* Problem statement *
In the records, copy the lines starting at the one containing "aufgegriffen werden. So hat man einen fast" and ending at the one containing "der jeweils andere", replacing "Rechnung" with "Zeche" and leaving everything else unchanged.

==== Given data

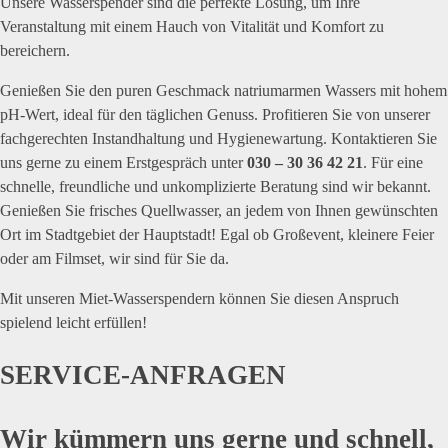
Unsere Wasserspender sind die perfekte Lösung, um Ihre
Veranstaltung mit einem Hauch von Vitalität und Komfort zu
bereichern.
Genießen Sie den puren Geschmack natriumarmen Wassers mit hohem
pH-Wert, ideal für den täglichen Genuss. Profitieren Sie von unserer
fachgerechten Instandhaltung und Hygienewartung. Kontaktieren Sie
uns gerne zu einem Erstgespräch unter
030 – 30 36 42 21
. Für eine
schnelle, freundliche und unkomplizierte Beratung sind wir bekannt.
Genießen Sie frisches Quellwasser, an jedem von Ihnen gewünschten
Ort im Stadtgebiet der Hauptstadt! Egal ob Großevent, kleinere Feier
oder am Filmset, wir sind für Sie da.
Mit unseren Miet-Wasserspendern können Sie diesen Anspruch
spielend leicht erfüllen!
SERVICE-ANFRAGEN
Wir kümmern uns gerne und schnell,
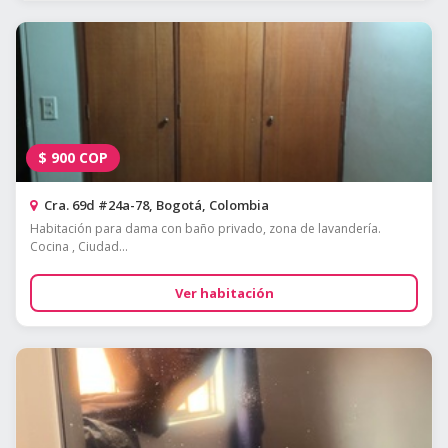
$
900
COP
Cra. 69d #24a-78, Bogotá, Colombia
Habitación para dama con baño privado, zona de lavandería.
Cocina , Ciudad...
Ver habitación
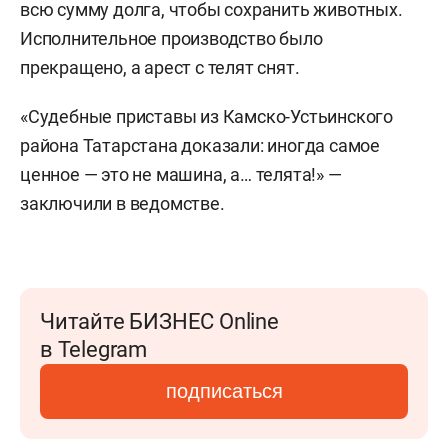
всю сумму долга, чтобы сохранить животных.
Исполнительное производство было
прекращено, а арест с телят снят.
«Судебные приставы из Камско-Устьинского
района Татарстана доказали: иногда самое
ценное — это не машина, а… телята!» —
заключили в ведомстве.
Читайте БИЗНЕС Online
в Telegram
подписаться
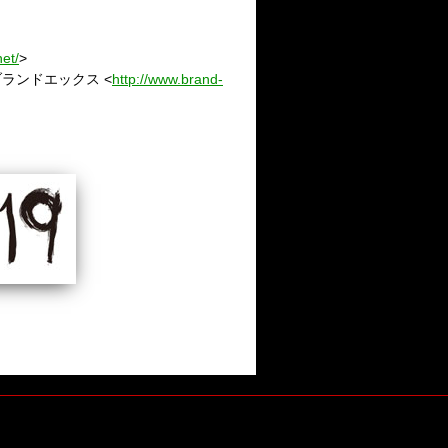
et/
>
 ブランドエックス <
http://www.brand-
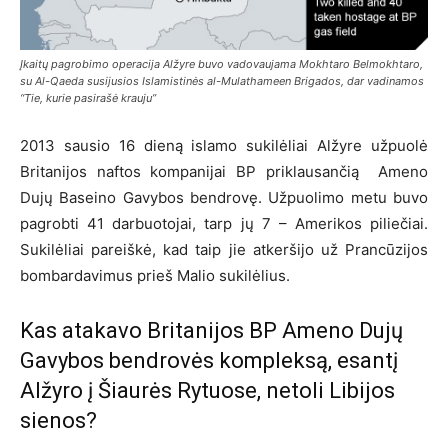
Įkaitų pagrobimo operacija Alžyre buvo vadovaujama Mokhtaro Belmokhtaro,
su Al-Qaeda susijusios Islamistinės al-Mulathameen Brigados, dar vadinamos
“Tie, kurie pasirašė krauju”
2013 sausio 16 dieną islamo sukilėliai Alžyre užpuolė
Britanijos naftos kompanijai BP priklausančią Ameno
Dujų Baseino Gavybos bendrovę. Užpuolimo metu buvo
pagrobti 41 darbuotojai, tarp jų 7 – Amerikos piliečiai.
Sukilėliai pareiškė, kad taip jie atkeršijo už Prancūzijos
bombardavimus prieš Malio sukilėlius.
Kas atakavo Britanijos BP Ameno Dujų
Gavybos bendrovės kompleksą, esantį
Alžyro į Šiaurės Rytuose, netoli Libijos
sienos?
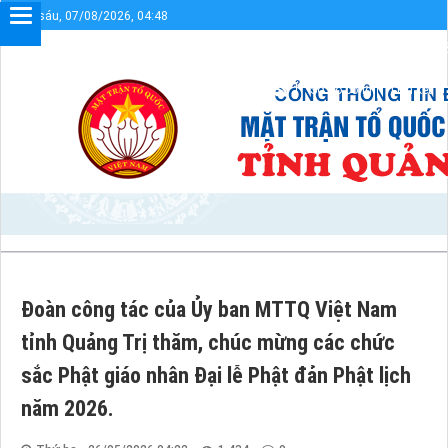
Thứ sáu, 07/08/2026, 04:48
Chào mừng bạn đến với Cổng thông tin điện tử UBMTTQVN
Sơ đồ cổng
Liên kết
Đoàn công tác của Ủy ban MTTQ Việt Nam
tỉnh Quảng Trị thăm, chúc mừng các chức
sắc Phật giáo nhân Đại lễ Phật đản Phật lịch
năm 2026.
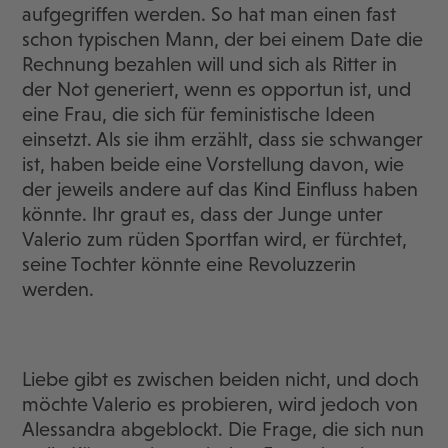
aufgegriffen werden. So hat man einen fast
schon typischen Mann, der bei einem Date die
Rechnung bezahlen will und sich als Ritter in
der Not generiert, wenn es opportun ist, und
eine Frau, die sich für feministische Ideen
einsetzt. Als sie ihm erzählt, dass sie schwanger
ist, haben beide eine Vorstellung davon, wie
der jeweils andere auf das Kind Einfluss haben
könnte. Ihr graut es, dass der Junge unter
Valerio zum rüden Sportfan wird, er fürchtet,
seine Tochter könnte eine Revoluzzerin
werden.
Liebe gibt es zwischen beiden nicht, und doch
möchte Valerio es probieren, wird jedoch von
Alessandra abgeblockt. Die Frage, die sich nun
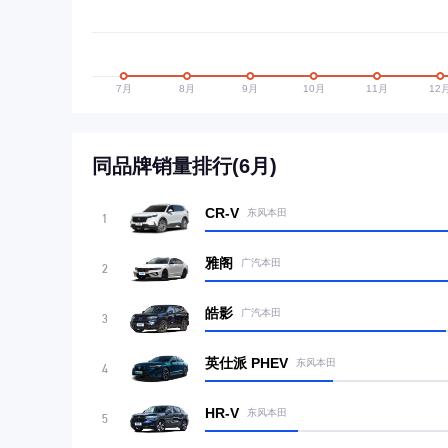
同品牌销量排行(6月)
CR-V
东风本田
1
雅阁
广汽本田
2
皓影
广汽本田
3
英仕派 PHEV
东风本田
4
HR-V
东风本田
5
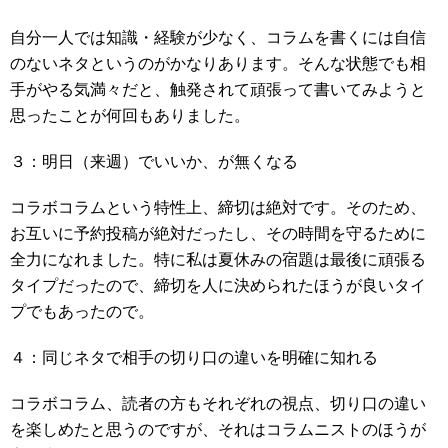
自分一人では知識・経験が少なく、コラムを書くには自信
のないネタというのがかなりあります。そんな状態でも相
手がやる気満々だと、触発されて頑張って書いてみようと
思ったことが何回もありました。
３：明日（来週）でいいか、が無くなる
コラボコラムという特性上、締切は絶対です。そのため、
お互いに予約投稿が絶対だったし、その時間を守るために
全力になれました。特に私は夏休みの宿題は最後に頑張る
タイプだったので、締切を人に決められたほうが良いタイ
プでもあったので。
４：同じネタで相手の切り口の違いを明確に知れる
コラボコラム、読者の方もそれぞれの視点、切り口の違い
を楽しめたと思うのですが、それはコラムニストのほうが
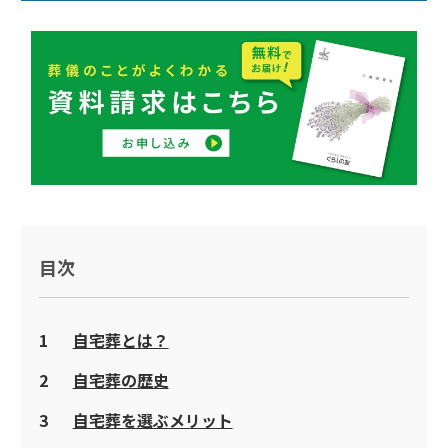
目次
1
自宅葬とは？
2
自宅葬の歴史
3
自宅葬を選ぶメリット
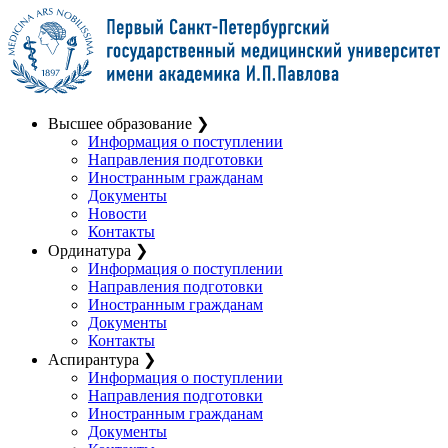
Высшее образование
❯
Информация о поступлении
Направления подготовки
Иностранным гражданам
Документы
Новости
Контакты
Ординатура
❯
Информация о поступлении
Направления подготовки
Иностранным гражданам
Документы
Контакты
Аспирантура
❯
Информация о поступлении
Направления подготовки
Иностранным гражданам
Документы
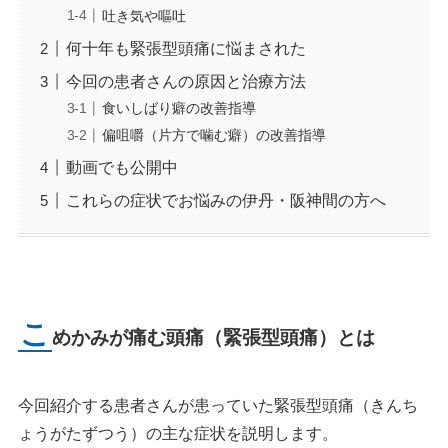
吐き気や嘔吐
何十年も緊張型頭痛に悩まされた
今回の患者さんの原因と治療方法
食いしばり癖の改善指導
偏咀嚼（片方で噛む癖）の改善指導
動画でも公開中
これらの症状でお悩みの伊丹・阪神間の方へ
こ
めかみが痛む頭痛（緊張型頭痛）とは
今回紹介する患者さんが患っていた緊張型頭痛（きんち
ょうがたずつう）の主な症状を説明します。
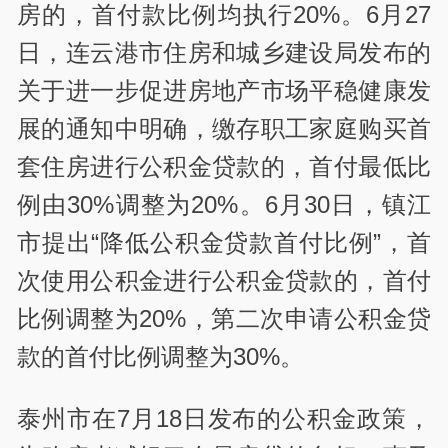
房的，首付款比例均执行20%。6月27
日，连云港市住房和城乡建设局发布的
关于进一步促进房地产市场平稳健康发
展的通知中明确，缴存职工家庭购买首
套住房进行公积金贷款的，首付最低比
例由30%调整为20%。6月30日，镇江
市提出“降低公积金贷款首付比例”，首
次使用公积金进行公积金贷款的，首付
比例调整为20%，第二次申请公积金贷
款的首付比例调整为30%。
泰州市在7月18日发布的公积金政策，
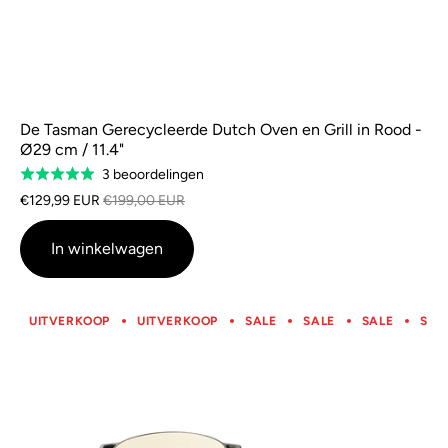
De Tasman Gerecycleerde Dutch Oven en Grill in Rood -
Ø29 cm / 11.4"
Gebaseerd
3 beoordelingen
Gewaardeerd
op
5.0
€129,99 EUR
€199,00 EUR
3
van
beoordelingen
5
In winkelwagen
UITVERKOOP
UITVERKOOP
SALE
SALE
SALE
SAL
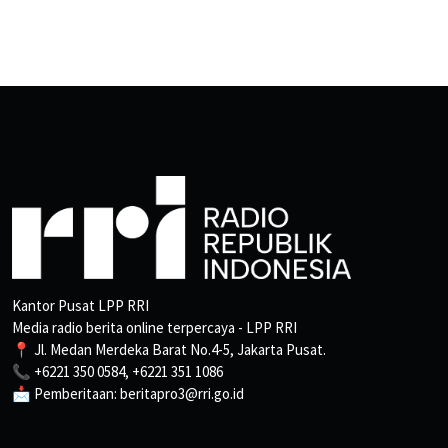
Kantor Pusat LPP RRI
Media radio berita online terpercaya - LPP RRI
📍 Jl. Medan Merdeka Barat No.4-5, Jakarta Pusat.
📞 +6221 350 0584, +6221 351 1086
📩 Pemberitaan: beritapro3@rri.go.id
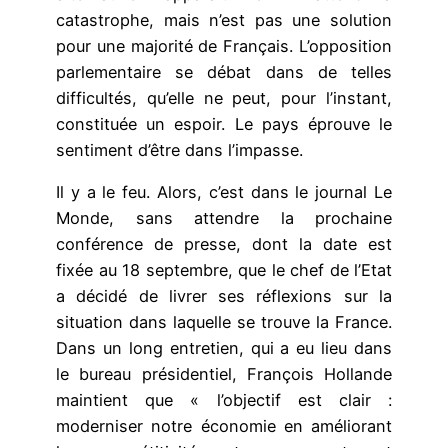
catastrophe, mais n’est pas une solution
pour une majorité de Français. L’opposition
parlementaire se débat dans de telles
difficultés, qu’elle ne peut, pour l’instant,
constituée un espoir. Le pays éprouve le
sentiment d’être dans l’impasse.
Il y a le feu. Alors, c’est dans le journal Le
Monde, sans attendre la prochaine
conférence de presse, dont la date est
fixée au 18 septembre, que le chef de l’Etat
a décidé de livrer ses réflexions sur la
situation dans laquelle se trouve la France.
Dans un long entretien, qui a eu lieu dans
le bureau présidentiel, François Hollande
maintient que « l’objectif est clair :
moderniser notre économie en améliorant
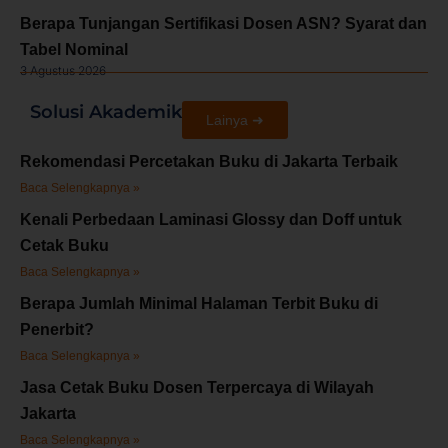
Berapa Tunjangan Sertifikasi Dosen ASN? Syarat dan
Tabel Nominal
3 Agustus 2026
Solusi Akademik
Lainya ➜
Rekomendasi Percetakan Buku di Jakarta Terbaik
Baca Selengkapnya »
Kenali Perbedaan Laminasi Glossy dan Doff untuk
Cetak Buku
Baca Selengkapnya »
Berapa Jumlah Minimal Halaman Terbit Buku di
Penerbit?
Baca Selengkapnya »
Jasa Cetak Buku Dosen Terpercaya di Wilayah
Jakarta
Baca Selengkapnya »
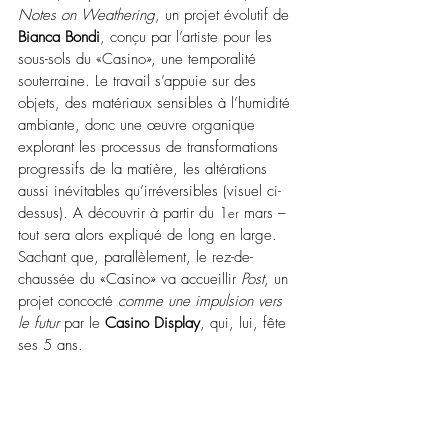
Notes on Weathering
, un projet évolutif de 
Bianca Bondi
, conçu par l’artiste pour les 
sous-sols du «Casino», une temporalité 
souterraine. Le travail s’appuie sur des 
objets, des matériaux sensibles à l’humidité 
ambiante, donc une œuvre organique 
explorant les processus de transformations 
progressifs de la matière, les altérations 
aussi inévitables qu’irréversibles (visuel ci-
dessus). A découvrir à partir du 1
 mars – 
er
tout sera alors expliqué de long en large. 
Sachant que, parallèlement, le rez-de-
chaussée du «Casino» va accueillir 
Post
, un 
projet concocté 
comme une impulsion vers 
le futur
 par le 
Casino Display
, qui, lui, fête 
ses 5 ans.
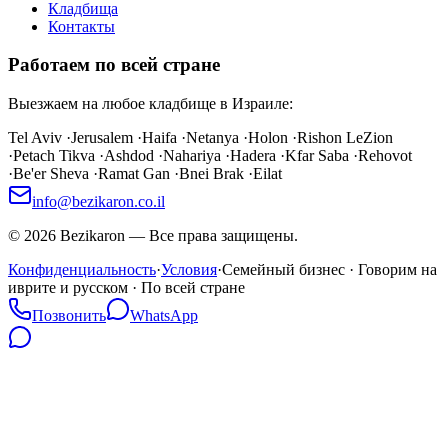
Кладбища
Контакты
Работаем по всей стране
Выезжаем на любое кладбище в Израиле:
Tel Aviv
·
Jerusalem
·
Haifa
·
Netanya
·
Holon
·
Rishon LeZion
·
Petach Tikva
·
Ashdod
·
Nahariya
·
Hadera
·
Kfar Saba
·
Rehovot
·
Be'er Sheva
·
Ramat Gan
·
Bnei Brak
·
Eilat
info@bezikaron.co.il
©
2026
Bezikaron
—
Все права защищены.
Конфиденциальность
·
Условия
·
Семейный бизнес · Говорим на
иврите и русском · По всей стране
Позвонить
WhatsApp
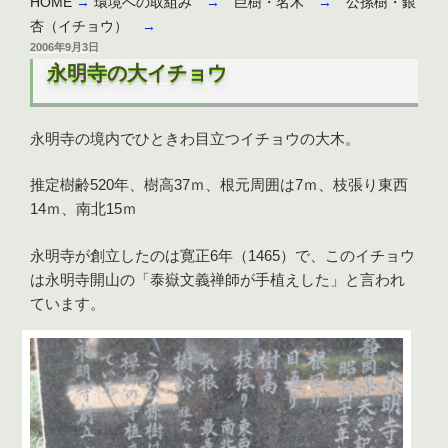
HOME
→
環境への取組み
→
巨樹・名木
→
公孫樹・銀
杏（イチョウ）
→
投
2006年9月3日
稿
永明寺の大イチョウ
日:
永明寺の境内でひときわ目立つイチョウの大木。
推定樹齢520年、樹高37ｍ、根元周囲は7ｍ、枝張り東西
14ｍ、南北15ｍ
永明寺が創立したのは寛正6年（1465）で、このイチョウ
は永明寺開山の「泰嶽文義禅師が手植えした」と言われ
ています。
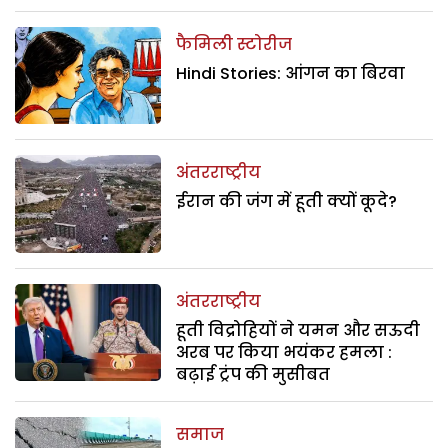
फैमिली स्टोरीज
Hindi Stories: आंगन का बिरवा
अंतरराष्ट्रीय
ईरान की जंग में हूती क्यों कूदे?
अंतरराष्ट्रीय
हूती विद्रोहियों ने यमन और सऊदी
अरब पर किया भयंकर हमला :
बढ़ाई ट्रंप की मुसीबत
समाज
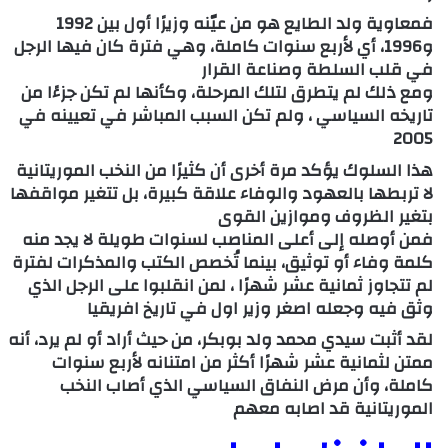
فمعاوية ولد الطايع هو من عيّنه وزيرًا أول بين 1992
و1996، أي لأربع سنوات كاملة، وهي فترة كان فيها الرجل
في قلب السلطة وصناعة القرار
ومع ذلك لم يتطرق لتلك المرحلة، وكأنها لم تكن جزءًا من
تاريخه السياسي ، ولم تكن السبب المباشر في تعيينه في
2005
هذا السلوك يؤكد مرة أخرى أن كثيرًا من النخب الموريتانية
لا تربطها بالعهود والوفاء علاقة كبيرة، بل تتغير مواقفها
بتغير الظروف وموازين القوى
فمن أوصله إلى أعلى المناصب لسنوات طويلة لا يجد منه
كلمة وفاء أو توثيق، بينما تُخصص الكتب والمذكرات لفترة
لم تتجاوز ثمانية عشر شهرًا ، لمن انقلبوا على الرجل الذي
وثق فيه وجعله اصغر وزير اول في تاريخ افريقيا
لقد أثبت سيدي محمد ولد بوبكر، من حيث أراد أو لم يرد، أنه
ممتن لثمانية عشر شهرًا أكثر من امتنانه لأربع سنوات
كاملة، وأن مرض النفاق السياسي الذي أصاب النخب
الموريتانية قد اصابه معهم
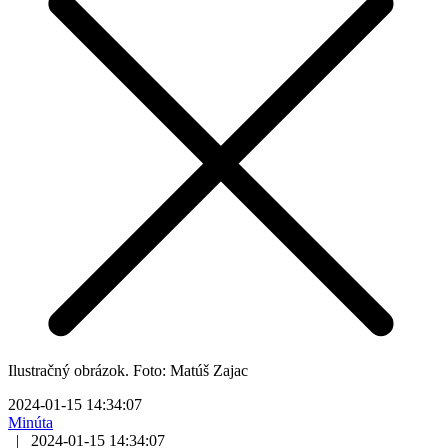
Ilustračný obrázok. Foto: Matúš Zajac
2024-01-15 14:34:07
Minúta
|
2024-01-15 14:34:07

========

* Response for this exercise *
aufgegriffen werden. So hat man einen fast
schon typischen Mann, der bei einem Date die
Zeche bezahlen will und sich als Ritter in
der Not generiert, wenn es opportun ist, und
eine Frau, die sich für feministische Ideen
einsetzt. Als sie ihm erzählt, dass sie schwanger
ist, haben beide eine Vorstellung davon, wie
der jeweils andere auf das Kind Einfluss haben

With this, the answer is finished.